Di dalam kamus besar bahasa Indonesia (KBBI) yang disebut dengan warga negara adalah, penduduk sebuah negara atau bangsa berdasarkan keturunan, tempat kelahiran, dan sebagainya yang mempunyai kewajiban dan hak penuh sebagai seorang warga dari negara itu. Warga negara yang baik, harus memahami segala bentuk kewajiban dan haknya kemudian menerapkan dalam kehidupan sehari-hari. Bukan yang memilih berseberangan dengan segala kebijakan yang ditetapkan oleh negara tersebut. Seperti menginginkan perubahan terhadap sistem yang sudah membentuk negara itu.

Boleh saja menginginkan perubahan terhadap sebuah sistem negara, apabila sudah dianggap tidak relevan dengan keadaan bangsanya. Untuk saat ini, peraturan yang diterapkan di Indonesia masih baik-baik saja, dan jika masih belum berlaku baik, berarti ada oknum yang mempermainkan sistem itu.
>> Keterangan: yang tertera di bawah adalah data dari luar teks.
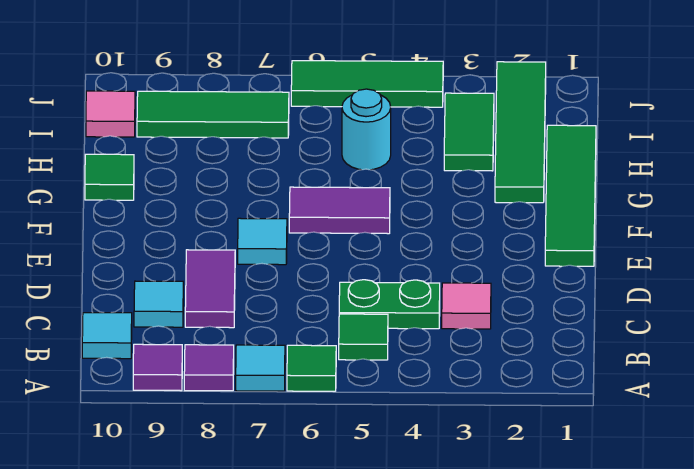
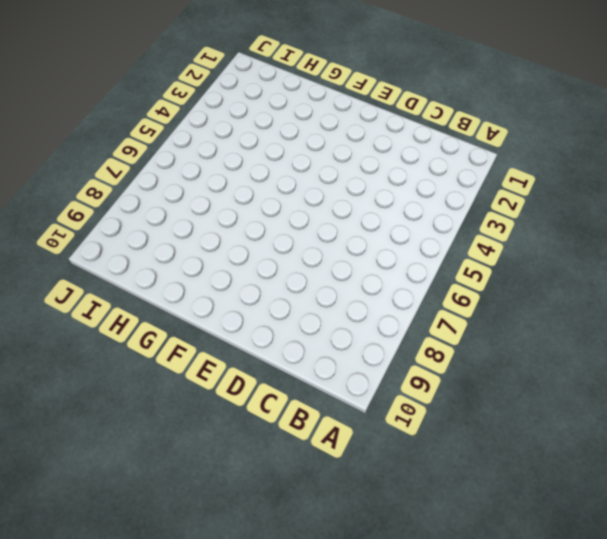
none -> green 1x1 tile [287,345,336,391]
none -> cyan 1x1 tile [236,345,285,391]
none -> purple 1x1 tile [184,345,234,391]

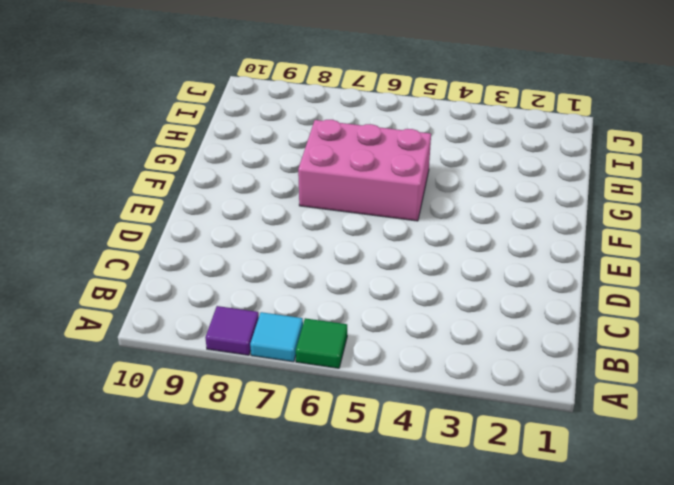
pink 2x3 brick [298,120,431,221] -> purple 1x2 tile [289,187,390,234]
none -> purple 1x1 tile [133,344,182,391]
none -> green 1x1 tile [339,314,388,360]
none -> cyan 1x1 tile [82,313,132,359]

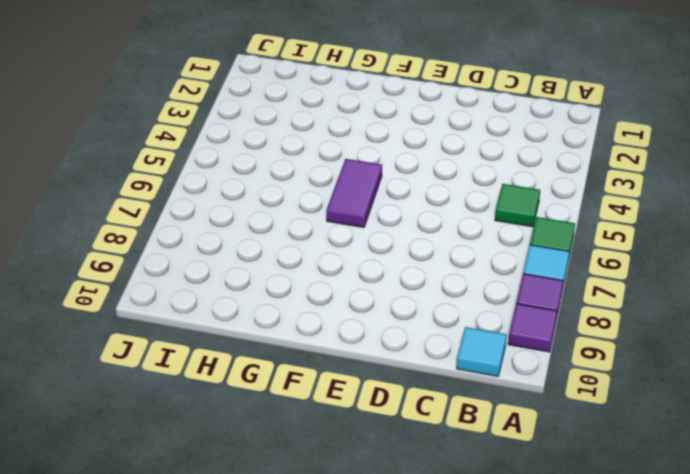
none -> pink 1x1 tile [442,283,491,329]
none -> green 1x2 plate [339,280,440,329]
none -> purple 1x2 tile [185,250,235,328]

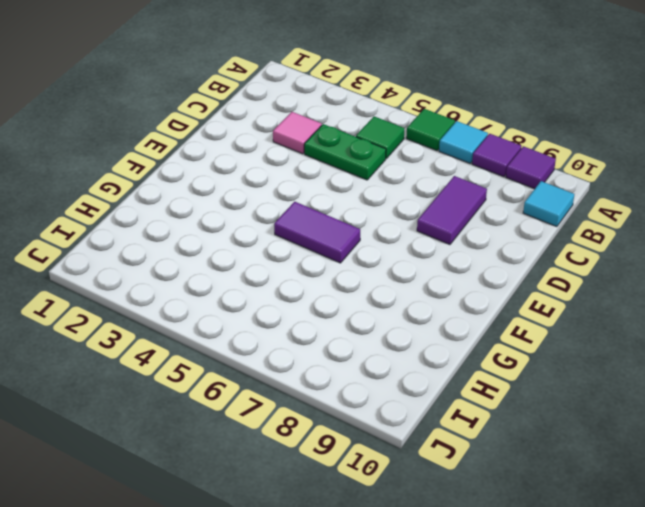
none -> cyan 1x1 tile [134,281,183,327]
none -> green 1x4 tile [545,125,596,266]
none -> cyan 1x1 tile [238,218,287,265]

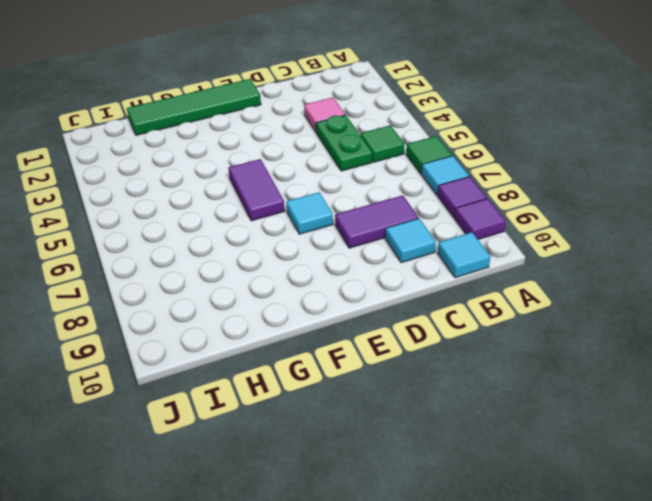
none -> green 1x4 tile [495,62,546,203]
none -> green 1x1 tile [85,154,134,200]
none -> green 1x2 tile [444,93,494,171]

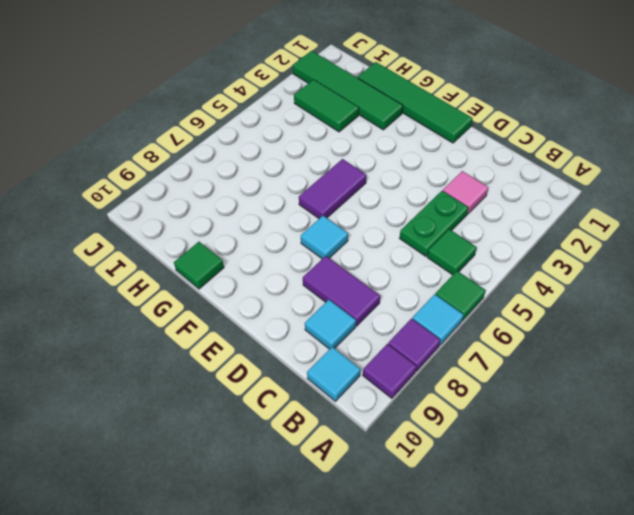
none -> cyan 1x1 round brick [342,89,391,170]
none -> green 1x3 tile [137,91,289,138]
none -> pink 1x1 tile [86,91,135,137]

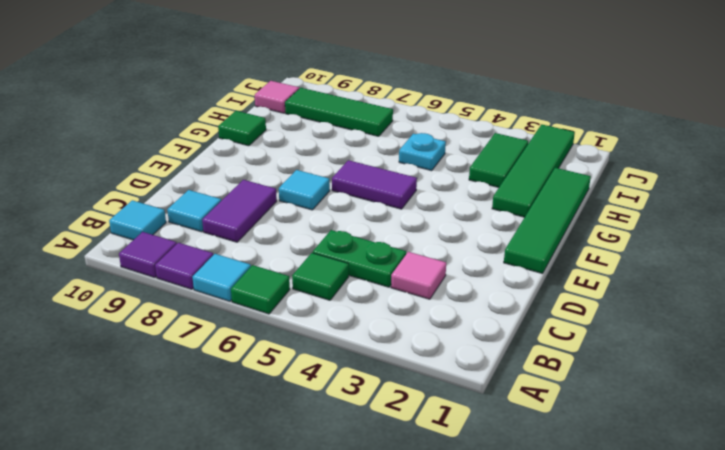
cyan 1x1 plate [399,133,446,171] -> cyan 1x1 round brick [342,89,391,170]
none -> green 1x3 tile [291,61,443,107]

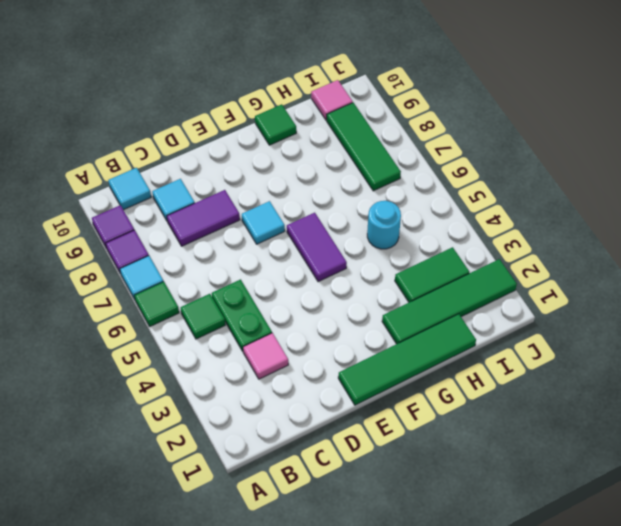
none -> green 1x3 tile [291,61,443,107]

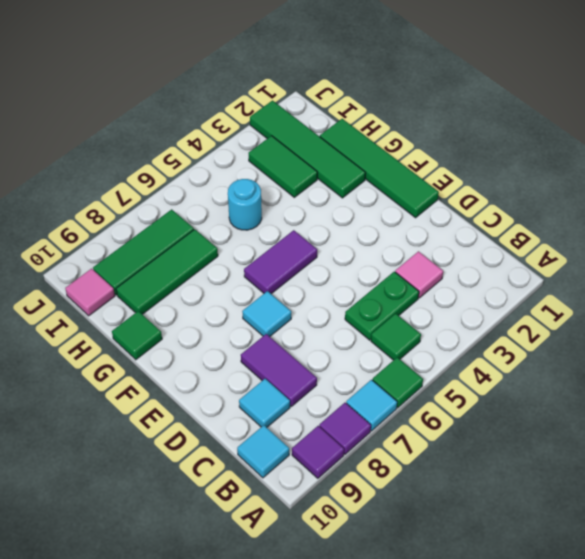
green 1x3 tile [116,229,218,314] -> green 1x3 tile moved to [291,61,443,107]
Tentunya yang bermain adalah orang yang mempunyai kapasitas sebagai pelaksana dari sistem dimaksud. Yang merusak sistem itu biasanya manusia-manusia yang mempunyai keinginan kuat untuk memperkaya diri.

Saling menghargai antar suku, agama, ras, dan aliran (kepercayaan) juga tidak kalah penting dalam rangka menjaga harmonisasi sosial dalam keberagaman di dalam bernegara.  Mengimplementasikan nilai-nilai yang tertanam dalam sistem bernegara sebagai perwujudan dari kepatuhan dalam bernegara harus senantiasa digalakkan untuk menghindari kekacauan. Untuk menghindari perselisihan sebagai wujud dari sebuah perdamaian sesama warga negara, kiranya setiap warga negara penting sekali memerhatikan aspek-aspek yang akan menimbulkan perpecahan dalam bingkai persatuan, seperti saling mencurigai, memfitnah, mencaci-maki, dan lain sebagainya.

Namun, diakui atau tidak, di tubuh NKRI ini telah terjadi perang dingin antara satu golongan dengan golongan yang lain. Perang dingin ini yang malahirkan perpecahan secara perlahan. Penyebabnya bisa berbagai macam: mulai dari masalah ideologi, pemikiran, keinginan yang berbeda, dan lain-lain (pembaca bisa menambah sendiri sesuai fenomena dan problematika sosial yang terjadi di lingkungan). Tapi apapun yang terjadi, semoga Indonesia tidak sampai gulung tikar, agar kelak anak cucu kita dapat menikmati hal yang sama sebagaimana kita nikmati saat ini.